:: EXCERTO PARA LEITURA ::
▶

Sendo assim, essa obrigação transmite-se ao adquirente da coisa com o direito real de que ela decorre: o novo titular do direito real fica colocado, relativamente ao cumprimento dessa obrigação (no caso sub judice, a obrigação decorrente das hipotecas e das penhoras) na mesma situação em que se encontrava o anterior (quem transmitiu o imóvel).
Ora, como “o alienante do ius in re, em virtude de ter cessado a soberania sobre a coisa, fica impossibilitado de realizar a prestação debitória” (3) e, por isso, ou seja, “porque a obrigação está ligada ao domínio e com o detentor desta posição jurídica coincide a legitimidade para nela interferir, é também este sujeito que deve realizar a prestação. Portanto, impõe-se também a conclusão de que o credor da obrigação propter rem pode exigir o cumprimento ao subadquirente, porque a obrigação acompanha a coisa, vinculando quem se encontre, a cada momento, na titularidade do respectivo estatuto.” (4)
Citando o Henrique Mesquita: “Sendo inaceitável, no entanto, que a simples alienação do direito real prive o credor da obrigação propter rem do direito à prestação – prestação esta, de resto, que, na maior parte dos casos, se destina a efectivar o regime imperativo dos direitos reais – forçoso é entender que ele poderá exigir o cumprimento ao subadquirente, precisamente com fundamento em que a dívida acompanha o direito real de cujo estatuto emerge, vinculando todo aquele a quem a respectiva titularidade sucessivamente for pertencendo.” (5)

◀

:: ENUNCIADO 1 ::
Reúna, copiando-as tal como aparecem, todas as linhas das entradas abaixo que contêm a palavra "qSketchRegion".

:: DADOS FORNECIDOS ::
▶

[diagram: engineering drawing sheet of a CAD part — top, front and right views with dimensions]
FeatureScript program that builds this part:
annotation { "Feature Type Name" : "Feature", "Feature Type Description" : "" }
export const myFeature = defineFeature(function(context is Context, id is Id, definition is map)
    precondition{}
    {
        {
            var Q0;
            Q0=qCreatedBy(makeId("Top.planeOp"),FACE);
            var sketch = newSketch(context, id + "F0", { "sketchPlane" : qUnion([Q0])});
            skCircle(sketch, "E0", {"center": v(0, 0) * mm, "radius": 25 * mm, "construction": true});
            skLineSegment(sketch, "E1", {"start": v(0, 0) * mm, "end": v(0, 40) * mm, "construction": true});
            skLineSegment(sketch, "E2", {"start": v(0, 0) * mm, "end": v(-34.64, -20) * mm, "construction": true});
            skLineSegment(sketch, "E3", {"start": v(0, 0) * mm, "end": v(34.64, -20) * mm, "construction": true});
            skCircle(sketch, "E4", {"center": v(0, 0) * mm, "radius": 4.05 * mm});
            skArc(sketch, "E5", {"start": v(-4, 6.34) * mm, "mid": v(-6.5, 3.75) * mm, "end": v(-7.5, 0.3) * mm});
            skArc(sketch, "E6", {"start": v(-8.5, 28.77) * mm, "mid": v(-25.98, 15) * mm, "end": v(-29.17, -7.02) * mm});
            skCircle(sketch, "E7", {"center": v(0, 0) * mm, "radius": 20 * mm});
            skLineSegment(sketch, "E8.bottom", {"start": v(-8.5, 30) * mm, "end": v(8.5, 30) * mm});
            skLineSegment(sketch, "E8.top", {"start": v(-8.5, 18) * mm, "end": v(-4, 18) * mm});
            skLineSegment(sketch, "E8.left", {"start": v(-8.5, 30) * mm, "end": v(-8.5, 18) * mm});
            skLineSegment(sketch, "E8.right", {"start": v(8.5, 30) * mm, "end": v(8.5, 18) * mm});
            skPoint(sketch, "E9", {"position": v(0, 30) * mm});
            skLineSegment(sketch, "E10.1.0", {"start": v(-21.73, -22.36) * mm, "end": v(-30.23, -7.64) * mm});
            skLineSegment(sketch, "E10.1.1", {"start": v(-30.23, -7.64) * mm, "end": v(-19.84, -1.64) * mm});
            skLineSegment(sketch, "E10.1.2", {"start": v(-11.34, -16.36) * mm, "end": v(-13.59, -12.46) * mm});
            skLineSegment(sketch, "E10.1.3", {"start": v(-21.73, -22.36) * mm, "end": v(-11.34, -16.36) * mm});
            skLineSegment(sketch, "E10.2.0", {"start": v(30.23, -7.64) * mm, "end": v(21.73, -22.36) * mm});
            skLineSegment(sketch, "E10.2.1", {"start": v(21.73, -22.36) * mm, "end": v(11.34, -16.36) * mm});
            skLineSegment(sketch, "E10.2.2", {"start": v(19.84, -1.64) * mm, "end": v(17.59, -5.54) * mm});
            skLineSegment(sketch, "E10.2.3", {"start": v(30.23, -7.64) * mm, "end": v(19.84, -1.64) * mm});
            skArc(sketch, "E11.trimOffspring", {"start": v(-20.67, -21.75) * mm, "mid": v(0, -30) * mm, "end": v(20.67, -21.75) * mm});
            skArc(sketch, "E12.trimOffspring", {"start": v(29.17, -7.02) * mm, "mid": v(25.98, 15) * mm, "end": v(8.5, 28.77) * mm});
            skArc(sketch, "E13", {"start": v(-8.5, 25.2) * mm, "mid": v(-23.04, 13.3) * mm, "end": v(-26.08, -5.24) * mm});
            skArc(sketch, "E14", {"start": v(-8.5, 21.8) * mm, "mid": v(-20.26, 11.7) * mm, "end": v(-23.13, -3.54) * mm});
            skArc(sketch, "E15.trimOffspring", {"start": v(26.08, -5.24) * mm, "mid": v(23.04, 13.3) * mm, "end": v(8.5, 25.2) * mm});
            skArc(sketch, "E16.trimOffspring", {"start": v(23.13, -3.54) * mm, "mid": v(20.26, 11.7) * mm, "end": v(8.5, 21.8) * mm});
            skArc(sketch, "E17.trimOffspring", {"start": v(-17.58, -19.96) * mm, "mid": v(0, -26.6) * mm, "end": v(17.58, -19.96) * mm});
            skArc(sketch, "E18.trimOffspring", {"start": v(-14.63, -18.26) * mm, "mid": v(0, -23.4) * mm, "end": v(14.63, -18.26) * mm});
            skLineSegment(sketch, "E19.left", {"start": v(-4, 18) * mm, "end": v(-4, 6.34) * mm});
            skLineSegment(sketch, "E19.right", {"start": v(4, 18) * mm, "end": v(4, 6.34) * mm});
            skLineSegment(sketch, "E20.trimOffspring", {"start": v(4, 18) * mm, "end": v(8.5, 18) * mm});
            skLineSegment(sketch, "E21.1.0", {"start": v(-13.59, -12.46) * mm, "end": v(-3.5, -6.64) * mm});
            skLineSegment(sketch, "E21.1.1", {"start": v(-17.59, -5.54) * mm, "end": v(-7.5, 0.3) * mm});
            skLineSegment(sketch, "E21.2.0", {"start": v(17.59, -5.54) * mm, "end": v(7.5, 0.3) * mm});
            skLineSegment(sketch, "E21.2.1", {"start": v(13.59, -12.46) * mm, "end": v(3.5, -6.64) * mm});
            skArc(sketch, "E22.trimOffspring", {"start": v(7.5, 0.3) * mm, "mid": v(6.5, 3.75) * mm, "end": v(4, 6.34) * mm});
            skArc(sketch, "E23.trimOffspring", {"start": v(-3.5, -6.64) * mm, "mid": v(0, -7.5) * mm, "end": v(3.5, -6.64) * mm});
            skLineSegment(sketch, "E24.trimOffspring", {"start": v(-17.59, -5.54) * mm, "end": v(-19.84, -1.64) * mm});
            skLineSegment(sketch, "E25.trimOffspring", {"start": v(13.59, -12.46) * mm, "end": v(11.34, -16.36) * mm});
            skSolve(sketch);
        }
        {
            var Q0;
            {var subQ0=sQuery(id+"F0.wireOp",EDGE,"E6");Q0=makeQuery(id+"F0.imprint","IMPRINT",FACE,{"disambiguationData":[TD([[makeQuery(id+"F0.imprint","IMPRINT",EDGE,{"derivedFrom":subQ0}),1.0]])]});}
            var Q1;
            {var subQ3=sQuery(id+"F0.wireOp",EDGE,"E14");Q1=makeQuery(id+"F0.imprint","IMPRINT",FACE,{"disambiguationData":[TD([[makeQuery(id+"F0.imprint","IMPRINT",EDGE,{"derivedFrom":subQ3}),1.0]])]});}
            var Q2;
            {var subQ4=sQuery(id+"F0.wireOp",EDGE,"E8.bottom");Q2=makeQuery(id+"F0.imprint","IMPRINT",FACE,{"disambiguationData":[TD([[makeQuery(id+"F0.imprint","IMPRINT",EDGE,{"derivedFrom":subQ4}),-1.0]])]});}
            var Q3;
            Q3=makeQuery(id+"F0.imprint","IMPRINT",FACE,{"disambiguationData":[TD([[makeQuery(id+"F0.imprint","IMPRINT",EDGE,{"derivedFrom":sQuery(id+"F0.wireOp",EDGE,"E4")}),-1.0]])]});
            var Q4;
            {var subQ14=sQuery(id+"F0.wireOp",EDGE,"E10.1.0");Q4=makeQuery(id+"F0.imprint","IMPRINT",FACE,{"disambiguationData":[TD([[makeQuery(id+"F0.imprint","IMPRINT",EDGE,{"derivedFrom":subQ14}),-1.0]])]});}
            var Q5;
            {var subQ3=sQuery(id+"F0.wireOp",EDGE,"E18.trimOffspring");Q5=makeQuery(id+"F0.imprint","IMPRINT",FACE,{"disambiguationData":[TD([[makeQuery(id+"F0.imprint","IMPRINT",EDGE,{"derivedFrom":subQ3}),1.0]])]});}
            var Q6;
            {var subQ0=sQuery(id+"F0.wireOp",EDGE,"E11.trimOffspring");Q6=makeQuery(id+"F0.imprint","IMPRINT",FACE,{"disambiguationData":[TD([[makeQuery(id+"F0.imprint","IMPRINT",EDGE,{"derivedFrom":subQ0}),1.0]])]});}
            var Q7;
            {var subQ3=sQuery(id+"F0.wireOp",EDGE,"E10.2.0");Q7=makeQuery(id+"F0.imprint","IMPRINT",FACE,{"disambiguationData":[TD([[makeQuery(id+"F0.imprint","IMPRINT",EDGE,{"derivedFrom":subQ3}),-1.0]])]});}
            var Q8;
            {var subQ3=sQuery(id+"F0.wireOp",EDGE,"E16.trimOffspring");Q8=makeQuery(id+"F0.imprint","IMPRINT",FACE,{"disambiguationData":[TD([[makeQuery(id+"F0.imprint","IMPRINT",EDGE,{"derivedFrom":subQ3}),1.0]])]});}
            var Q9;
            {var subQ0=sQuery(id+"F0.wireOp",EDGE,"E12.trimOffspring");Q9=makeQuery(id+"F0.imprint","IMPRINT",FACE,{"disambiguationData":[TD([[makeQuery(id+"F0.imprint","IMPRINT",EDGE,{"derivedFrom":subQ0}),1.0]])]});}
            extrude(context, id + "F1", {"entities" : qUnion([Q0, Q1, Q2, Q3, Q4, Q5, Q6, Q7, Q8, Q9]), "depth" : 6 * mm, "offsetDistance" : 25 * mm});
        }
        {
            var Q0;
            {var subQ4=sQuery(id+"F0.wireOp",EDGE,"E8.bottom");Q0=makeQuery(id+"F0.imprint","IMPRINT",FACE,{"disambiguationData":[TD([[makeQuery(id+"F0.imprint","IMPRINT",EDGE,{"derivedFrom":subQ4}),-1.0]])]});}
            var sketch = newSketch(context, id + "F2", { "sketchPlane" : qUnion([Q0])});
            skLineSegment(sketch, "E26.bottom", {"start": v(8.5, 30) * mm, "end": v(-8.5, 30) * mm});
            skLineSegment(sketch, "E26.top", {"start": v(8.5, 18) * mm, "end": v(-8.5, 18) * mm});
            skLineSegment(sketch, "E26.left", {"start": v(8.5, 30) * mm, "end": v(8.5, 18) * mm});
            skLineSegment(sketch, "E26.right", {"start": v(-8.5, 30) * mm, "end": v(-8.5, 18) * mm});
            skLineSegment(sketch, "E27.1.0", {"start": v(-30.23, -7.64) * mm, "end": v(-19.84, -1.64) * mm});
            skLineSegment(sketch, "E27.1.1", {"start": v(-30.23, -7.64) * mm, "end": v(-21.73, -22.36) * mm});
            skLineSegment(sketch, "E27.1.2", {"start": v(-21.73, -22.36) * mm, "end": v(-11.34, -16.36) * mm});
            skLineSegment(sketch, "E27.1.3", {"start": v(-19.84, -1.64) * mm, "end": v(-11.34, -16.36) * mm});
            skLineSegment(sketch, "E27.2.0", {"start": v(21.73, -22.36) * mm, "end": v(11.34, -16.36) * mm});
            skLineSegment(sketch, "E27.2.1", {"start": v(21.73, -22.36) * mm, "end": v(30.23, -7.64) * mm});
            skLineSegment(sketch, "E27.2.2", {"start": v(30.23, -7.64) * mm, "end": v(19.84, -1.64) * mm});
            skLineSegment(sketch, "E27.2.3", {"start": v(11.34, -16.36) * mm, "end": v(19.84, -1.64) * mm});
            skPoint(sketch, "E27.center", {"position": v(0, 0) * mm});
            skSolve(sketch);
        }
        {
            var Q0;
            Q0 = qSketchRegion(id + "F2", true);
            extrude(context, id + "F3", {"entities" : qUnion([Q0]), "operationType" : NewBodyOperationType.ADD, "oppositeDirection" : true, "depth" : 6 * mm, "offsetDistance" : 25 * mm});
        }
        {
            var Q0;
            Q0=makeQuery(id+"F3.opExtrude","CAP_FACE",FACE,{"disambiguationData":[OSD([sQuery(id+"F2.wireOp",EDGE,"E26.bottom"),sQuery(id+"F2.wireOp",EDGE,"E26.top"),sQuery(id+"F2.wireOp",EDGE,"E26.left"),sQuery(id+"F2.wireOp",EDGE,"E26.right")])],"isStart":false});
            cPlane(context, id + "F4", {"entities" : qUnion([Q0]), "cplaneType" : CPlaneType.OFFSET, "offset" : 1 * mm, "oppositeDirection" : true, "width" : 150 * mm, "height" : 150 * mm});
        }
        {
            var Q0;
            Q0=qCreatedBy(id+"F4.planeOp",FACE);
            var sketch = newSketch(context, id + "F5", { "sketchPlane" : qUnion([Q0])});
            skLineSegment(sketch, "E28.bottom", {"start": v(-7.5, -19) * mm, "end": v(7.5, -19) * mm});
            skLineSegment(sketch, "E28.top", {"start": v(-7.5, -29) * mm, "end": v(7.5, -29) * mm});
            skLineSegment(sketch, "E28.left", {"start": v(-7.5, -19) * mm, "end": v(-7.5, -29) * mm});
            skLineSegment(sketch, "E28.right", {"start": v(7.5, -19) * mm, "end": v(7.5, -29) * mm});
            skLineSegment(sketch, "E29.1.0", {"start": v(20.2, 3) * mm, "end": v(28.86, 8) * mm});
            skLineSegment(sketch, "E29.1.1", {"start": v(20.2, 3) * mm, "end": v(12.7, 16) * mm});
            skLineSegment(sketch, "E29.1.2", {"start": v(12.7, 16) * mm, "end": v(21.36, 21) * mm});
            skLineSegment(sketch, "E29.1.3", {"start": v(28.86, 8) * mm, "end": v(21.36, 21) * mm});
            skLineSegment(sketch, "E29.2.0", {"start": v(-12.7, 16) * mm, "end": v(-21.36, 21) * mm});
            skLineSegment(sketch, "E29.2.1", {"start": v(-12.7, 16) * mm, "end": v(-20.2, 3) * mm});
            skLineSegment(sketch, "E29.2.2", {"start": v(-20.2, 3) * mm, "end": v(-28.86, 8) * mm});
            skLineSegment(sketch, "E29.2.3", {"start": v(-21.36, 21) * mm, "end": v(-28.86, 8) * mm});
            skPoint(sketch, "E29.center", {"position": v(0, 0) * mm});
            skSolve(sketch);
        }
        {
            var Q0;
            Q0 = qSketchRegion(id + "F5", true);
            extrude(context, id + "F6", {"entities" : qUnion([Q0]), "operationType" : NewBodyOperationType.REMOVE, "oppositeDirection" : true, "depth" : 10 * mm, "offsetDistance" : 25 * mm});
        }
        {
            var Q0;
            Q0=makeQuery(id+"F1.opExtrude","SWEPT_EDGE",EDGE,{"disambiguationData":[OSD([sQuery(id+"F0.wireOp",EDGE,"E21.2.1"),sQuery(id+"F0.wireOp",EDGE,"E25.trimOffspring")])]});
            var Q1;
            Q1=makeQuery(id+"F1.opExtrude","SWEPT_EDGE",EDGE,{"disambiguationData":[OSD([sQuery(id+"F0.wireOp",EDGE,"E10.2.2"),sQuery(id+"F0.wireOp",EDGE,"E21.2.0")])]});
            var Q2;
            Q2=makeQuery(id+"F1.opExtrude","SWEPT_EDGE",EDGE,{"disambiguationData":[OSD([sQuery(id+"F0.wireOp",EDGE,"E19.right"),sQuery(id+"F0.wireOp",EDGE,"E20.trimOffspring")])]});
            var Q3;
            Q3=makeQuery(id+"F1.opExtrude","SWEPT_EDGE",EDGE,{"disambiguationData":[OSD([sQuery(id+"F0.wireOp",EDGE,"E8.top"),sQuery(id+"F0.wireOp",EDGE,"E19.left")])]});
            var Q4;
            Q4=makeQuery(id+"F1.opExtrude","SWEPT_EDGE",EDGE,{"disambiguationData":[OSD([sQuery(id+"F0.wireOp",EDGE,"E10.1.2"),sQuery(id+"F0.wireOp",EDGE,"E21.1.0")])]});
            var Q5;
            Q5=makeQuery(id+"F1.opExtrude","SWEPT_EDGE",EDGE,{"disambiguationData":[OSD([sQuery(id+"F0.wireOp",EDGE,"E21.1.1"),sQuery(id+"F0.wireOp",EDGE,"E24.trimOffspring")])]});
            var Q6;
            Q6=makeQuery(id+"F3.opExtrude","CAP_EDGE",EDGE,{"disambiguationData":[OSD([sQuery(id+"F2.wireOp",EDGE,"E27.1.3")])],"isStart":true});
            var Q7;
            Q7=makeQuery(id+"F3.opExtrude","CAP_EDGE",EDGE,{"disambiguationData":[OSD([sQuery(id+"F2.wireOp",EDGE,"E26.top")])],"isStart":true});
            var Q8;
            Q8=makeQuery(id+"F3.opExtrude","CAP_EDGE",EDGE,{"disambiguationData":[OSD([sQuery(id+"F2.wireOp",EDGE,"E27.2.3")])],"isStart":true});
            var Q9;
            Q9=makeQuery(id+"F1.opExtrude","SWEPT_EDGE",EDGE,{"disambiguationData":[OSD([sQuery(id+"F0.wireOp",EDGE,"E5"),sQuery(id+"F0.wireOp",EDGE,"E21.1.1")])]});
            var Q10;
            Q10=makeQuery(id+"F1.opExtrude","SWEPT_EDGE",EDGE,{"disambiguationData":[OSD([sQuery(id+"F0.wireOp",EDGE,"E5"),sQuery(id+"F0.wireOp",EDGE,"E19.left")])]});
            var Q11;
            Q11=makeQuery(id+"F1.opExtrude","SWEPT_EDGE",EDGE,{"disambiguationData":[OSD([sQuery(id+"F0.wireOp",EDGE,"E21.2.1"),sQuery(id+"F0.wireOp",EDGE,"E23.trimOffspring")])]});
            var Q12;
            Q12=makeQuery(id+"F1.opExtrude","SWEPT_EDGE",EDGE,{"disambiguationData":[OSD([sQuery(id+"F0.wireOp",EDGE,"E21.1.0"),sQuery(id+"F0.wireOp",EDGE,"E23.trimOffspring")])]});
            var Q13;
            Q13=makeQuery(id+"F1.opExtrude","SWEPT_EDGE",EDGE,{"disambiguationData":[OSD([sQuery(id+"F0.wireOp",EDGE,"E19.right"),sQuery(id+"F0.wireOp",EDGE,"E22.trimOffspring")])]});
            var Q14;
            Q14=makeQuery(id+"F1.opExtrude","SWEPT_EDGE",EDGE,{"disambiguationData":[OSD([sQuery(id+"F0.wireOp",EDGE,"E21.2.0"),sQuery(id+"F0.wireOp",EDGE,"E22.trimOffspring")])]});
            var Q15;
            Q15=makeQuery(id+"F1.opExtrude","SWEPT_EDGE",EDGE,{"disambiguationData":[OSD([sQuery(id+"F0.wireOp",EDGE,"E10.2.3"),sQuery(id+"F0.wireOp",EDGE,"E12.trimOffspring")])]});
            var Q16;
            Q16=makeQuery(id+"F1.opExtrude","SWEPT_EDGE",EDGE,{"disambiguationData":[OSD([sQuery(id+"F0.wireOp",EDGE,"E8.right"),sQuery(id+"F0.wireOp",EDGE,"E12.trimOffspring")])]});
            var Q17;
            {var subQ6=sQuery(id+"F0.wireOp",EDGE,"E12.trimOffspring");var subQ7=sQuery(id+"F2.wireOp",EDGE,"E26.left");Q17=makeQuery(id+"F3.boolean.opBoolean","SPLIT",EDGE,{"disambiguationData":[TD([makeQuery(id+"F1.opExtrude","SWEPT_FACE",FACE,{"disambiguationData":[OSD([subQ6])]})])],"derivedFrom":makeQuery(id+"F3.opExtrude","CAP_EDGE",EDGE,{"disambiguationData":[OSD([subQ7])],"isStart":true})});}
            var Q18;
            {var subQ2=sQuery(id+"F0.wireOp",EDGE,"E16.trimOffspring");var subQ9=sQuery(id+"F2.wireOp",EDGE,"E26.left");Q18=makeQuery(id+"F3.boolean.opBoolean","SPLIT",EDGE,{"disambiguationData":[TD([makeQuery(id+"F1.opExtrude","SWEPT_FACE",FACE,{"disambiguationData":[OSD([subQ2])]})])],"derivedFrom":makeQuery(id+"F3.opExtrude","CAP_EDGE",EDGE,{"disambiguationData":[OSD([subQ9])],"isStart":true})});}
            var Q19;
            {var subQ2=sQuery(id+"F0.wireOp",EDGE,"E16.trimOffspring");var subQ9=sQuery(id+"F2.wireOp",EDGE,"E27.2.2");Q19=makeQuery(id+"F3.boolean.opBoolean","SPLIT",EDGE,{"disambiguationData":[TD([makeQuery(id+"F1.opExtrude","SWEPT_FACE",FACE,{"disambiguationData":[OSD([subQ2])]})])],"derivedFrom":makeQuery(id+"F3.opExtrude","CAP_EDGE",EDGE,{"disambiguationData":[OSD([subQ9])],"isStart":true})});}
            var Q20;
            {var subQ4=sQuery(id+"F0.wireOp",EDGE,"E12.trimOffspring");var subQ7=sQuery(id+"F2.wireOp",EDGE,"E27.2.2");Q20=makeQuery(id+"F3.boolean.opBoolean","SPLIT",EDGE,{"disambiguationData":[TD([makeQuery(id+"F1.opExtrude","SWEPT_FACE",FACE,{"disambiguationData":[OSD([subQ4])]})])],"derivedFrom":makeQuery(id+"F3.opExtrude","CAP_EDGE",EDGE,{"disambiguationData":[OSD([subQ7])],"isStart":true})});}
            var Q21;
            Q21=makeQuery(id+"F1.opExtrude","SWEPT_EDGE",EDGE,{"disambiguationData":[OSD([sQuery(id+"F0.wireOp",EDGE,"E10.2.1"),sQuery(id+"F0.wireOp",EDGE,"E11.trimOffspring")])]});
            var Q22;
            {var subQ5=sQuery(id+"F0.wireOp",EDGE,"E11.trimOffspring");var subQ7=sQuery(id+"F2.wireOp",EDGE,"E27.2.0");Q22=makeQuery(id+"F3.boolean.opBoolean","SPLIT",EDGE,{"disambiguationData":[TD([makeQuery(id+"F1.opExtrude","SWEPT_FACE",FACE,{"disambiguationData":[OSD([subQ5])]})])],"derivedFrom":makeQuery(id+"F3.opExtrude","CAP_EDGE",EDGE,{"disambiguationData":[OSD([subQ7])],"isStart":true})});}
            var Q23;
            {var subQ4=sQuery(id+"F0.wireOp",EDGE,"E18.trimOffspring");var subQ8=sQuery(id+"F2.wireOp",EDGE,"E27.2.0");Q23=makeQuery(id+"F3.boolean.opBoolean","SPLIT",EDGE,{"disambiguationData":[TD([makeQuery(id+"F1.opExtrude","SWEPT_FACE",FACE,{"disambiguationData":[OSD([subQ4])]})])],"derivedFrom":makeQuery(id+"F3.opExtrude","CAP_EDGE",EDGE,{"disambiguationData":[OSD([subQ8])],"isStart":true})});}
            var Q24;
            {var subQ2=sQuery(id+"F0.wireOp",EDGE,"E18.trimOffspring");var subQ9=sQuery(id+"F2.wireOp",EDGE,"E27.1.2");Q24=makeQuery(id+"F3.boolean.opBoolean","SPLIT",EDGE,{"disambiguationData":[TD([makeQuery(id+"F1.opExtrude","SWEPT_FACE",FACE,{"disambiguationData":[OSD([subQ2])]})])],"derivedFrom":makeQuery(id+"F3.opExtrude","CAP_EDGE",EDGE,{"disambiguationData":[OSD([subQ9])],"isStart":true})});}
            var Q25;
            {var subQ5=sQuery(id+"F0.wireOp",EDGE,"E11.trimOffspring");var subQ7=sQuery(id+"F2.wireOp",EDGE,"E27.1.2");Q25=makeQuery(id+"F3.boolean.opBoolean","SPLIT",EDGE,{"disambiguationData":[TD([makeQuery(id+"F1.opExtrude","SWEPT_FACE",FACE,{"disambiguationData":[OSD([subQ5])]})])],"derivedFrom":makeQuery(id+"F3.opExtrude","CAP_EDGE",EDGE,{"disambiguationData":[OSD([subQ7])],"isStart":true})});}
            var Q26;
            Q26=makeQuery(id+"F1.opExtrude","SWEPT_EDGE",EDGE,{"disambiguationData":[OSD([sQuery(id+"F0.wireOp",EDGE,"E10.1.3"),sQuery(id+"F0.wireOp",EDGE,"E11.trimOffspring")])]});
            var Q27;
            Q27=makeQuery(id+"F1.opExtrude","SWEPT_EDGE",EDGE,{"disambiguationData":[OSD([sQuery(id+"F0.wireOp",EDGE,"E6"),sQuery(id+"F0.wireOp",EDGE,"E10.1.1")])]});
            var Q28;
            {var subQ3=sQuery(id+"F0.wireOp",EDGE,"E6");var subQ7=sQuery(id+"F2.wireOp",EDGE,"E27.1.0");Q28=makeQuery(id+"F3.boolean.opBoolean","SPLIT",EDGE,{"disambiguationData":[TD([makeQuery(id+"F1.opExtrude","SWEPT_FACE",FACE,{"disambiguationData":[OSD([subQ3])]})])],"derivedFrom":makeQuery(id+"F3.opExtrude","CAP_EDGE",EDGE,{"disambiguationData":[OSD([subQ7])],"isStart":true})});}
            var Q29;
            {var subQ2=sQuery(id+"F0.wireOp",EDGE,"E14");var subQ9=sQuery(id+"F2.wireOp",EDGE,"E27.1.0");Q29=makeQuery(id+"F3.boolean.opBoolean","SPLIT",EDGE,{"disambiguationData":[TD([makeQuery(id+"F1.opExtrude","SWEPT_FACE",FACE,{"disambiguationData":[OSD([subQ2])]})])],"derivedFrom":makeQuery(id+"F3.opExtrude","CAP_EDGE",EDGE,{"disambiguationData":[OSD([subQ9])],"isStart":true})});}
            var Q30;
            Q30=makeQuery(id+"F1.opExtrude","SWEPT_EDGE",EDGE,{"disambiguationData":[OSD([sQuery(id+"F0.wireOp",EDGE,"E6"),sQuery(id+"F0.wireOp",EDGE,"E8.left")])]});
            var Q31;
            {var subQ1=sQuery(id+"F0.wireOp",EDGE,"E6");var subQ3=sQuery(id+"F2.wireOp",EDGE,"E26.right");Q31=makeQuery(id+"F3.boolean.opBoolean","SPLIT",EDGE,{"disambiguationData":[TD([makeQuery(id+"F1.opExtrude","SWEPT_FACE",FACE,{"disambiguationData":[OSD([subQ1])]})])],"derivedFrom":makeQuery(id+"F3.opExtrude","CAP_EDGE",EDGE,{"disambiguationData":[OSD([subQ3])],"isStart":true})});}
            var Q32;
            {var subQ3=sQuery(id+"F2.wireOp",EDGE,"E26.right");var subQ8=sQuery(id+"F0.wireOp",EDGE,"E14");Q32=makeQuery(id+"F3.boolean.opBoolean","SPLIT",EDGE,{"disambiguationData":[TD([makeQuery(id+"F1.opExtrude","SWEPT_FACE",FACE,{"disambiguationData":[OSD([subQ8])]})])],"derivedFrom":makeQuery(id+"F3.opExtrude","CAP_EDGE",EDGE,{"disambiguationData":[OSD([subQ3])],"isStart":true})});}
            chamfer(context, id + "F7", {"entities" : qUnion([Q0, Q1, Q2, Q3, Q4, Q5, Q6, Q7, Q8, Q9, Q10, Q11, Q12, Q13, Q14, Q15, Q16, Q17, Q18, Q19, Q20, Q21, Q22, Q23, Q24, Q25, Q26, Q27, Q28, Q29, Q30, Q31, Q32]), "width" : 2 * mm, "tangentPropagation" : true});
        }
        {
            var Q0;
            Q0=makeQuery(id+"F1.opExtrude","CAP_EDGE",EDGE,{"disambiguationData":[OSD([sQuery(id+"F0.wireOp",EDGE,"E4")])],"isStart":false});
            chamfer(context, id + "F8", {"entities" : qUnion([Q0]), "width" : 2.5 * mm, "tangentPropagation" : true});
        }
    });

◀

:: ENUNCIADO 2 ::
Apresente o trecho do excerto acima sobre a obrigação propter rem entre "Sendo assim, essa" e "transmitiu o imóvel).", inclusive, copiado sem alterações.

:: RESPOSTA ESCRITA 1 ::
            Q0 = qSketchRegion(id + "F2", true);
            Q0 = qSketchRegion(id + "F5", true);

:: RESPOSTA ESCRITA 2 ::
Sendo assim, essa obrigação transmite-se ao adquirente da coisa com o direito real de que ela decorre: o novo titular do direito real fica colocado, relativamente ao cumprimento dessa obrigação (no caso sub judice, a obrigação decorrente das hipotecas e das penhoras) na mesma situação em que se encontrava o anterior (quem transmitiu o imóvel).